If you happen to be involved in software development you know how much it costs and you can’t ignore the chances of reducing defect count and thus increasing the cost-effectiveness of the process. So I started reading this book with much interest also because the word “Practical” in the title looked very promising.
I had some trouble getting over the slightly disturbing detail that a book on defect prevention has been written draining experience and making examples from the development of the Microsoft Windows Vista. Despite this, the book is very well detailed and offers indeed practical approach, though “practical” does not imply that you can easily apply in your working context.
In my workplace software development barely reaches level 2 of CMM and the main management idea is that software development should cost no money and give results by yesterday. In this context (that I feel is not so infrequent) I find it quite hard to ask for simulation software or defect classification software when they cost several thousand bucks.

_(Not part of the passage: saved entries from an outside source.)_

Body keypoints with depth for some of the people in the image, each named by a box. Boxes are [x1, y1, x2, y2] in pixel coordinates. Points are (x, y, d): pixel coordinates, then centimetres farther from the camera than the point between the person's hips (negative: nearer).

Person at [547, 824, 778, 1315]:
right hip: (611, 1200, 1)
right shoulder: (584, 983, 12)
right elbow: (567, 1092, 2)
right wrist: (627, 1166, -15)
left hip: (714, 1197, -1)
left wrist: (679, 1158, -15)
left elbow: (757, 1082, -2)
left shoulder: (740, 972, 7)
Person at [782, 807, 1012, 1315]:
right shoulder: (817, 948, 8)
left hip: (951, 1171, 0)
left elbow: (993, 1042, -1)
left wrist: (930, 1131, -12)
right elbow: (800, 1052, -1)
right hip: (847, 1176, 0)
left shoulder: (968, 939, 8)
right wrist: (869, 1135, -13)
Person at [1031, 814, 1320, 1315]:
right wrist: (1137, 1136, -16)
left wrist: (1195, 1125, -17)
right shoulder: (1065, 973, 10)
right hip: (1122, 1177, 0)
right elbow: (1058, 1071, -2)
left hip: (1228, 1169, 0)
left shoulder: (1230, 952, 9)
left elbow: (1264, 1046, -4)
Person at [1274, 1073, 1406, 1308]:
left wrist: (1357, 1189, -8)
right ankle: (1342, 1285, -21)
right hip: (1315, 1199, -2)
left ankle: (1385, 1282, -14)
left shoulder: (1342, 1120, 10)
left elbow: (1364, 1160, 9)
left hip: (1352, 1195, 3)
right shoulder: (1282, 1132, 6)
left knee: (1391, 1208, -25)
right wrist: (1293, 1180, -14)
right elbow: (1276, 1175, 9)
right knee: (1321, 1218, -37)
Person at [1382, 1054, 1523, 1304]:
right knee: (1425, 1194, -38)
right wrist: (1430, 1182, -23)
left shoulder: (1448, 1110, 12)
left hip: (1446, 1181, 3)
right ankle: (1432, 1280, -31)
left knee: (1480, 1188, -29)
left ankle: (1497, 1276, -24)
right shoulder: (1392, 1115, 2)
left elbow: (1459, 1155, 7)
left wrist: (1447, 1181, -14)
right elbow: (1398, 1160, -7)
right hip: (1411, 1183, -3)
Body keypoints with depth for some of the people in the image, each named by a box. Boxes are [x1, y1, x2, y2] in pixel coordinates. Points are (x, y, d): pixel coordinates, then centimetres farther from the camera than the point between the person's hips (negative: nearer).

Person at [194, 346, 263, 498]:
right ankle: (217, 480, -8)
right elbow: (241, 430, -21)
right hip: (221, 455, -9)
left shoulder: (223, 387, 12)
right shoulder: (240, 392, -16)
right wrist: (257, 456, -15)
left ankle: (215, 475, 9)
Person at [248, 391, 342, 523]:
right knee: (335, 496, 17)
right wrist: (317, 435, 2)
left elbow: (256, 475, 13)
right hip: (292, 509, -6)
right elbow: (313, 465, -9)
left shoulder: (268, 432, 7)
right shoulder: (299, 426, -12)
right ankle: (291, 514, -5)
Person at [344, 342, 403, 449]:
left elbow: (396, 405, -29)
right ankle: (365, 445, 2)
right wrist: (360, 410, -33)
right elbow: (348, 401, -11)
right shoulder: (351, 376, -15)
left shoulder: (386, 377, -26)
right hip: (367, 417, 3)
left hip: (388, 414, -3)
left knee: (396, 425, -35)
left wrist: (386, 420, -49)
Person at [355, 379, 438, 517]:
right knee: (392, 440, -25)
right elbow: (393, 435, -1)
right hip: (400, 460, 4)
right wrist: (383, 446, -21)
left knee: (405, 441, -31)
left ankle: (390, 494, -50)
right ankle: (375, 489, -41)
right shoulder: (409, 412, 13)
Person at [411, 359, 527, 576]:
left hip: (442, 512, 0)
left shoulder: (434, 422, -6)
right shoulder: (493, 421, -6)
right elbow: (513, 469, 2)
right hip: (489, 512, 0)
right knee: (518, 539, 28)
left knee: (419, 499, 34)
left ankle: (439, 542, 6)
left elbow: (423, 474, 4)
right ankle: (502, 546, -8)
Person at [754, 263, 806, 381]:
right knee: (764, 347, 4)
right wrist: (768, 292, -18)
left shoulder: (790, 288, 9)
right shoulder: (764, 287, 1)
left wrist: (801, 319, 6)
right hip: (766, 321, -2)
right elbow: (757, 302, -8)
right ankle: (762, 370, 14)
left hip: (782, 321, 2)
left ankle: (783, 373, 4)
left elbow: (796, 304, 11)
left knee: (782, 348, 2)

Anyway, the overall structure of the book is good in teaching what is the state of the art in preventing software defects, but basically it sums up to go up in the CMM level.
Some points in the book made me raise my eyebrow more than once. For example, when praising the qualities of code review the author states that the best time to peer review the code is as soon as it is written, even before it is run through the compiler. The reason is that in this way the maximum number of errors is caught by the process. That’s puzzling because a great deal of the same errors may be caught automatically by the compiler itself. So, though the number of detected errors is high, the advantage in doing so seems IMHO quite reduced.
Nonetheless, I think this is a good read worth reading, even if most of us fellow programmers won’t see any of those techniques in their everyday software development (I’m not talking with you working at NASA ;-)).